I learned
the story of the stars from my mother, like everything else I know. Diasana is
their queen. When I was small I loved that name, how it sounded when spoken
with my mother’s humming voice. I would mouth it to myself after she said it—Diasana, Diasana—a silent echo spoken
into her hair. The cluster of stars that resembles a woman reaching up to the
moon—Diasana is the tip of that woman’s highest finger. She has seven children,
all stars, and she was born of the moon. The story of the stars is in fact the
story of the moon.
You see, long ago (“before even I lived,” my mother would say) there
were no stars and the moon didn’t shine on the earth. She kept all her milkblue
light inside her center, her surface appearing as dead brown rock. Her light
was her secret, her pure glowing treasure, and she waited for someone to tell
it to. She considered her suitors—the great pink-orange rings around a distant
fellow orb (too capricious), the blazing sun that shone on her half her life
(too indiscreet), and even the darkness that enveloped her when the golden
light moved away (too suffocating). She was weary of waiting.

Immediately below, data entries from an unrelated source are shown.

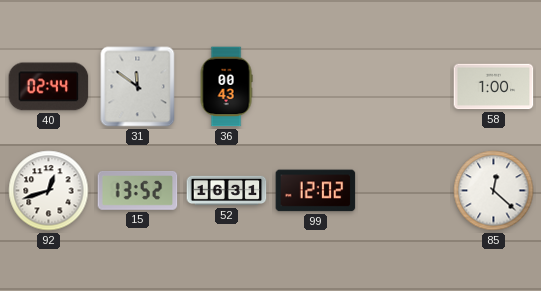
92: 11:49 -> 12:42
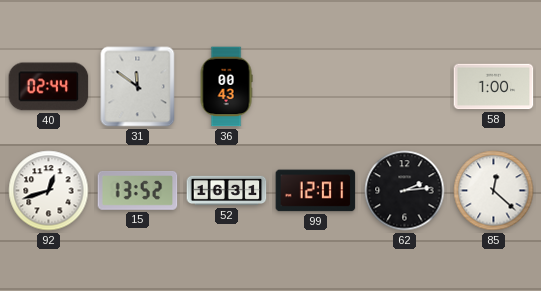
99: 12:02 -> 12:01
62: none -> 2:14
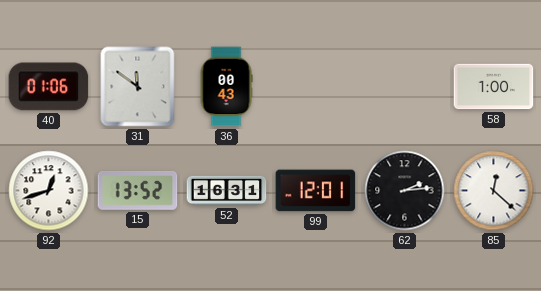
40: 02:44 -> 01:06
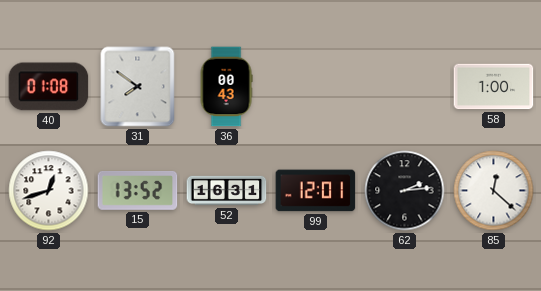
40: 01:06 -> 01:08
31: 11:51 -> 7:51
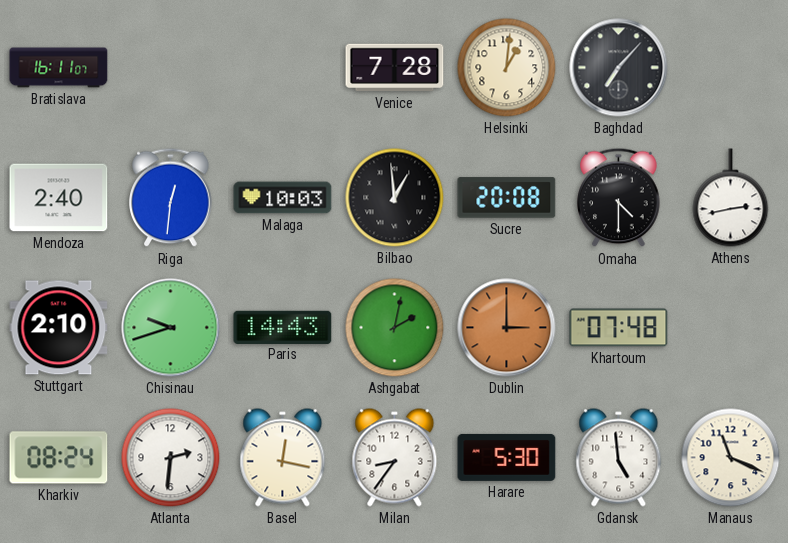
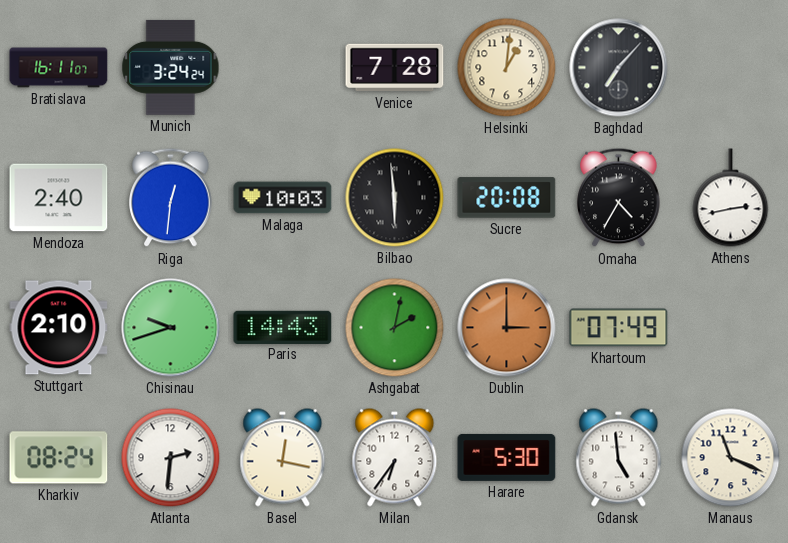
Munich: none -> 3:24
Bilbao: 12:59 -> 5:59
Omaha: 4:30 -> 4:35
Khartoum: 07:48 -> 07:49
Milan: 8:36 -> 6:36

One night the moon was very lonely and wept. She closed her eyes
as she wept and the tears slid down her stone face, dropped through the
darkness, and dripped down onto our blue sphere. They ran down the mountains
like shimmering melted wax and came to rest on the surface of the ocean. The
water acted as a mirror, as the sun had taught it to do. It had never known
light that wasn’t sunlight—it was a very strange night for the water, too, but
it’s the moon’s story, not the water’s (“That one will come later, little love”
she would say). Confronted with her mist-like light, the water threw an image
of the moon’s face back to her. She opened her eyes. For a beautiful, terrible
time, the moon thought that her lover had come to her. A being like her, but
more worthy, more beautiful, much more than she was or could be, one she had longed
for and dreamt of and worshipped and loved and believed, truly believed, would
come for her. Joy filled her like honey in a jar. A smile broke out on her
face, and in doing so broke the hard brown rock of her skin. It shattered and
its shards landed all around her in the darkness.
She waited for her love to draw closer, but her image remained
fixed. She waited for five hundred years, an odd in-between time in our
history, in which there were lightless stars and a still imprint of the moon
upon the sea. Finally she understood. No one told her. She had to come to the
knowledge herself. It began as doubt. It grew into certainty, a sad certainty
that no one could confirm or deny. When she at last knew that the sight before
her was not her love, but only herself—her sadness and longing projected onto a
watery trick—her heart broke. It would have stopped beating, but she was
immortal, and so it never could.
A volcanic display of tears followed. She began weeping and has
never stopped. That’s why she glows always now, even in the daytime when we can
hardly see her. That’s why we see the stars, the pieces of her stone face
scattered through the sky by her sacrificial smile, then illuminated in the
glow of her light, which seeps out through her tears. She had waited and
waited, and in the end found only her own want staring back at her with
indifference.
Her tears will never cease. She is shedding them now.
^^^^^^^^^^^^^^^^^^^^^^^^^^^
I have become the moon. I have stopped waiting. Nothing is coming.
M said that a metaphor is a beautiful story used to tell a truth
that is either too complicated or too difficult to be told any other way.
If you want to eat a bird and you don’t have a knife or an arrow
you have to catch it with your hands. In order to catch it with your hands you
have to move closer to the bird without letting it know that you’ve seen it.
You must keep it in the corner of your eye and side step closer. When you reach
it you must grab it in your hands and wring its neck without looking at it. If
you look at it before you grab it, the bird will fly away. If you look at it
after your grab it, the betrayal in the bird’s black eyes might break your heart,
and you will loosen your grip on it and lose it to the wind, or snap it’s neck
anyway, and live with that feeling forever.
See what I’ve done, M? A metaphor about metaphors.
See what I’ve done, mother? I’ve become the moon.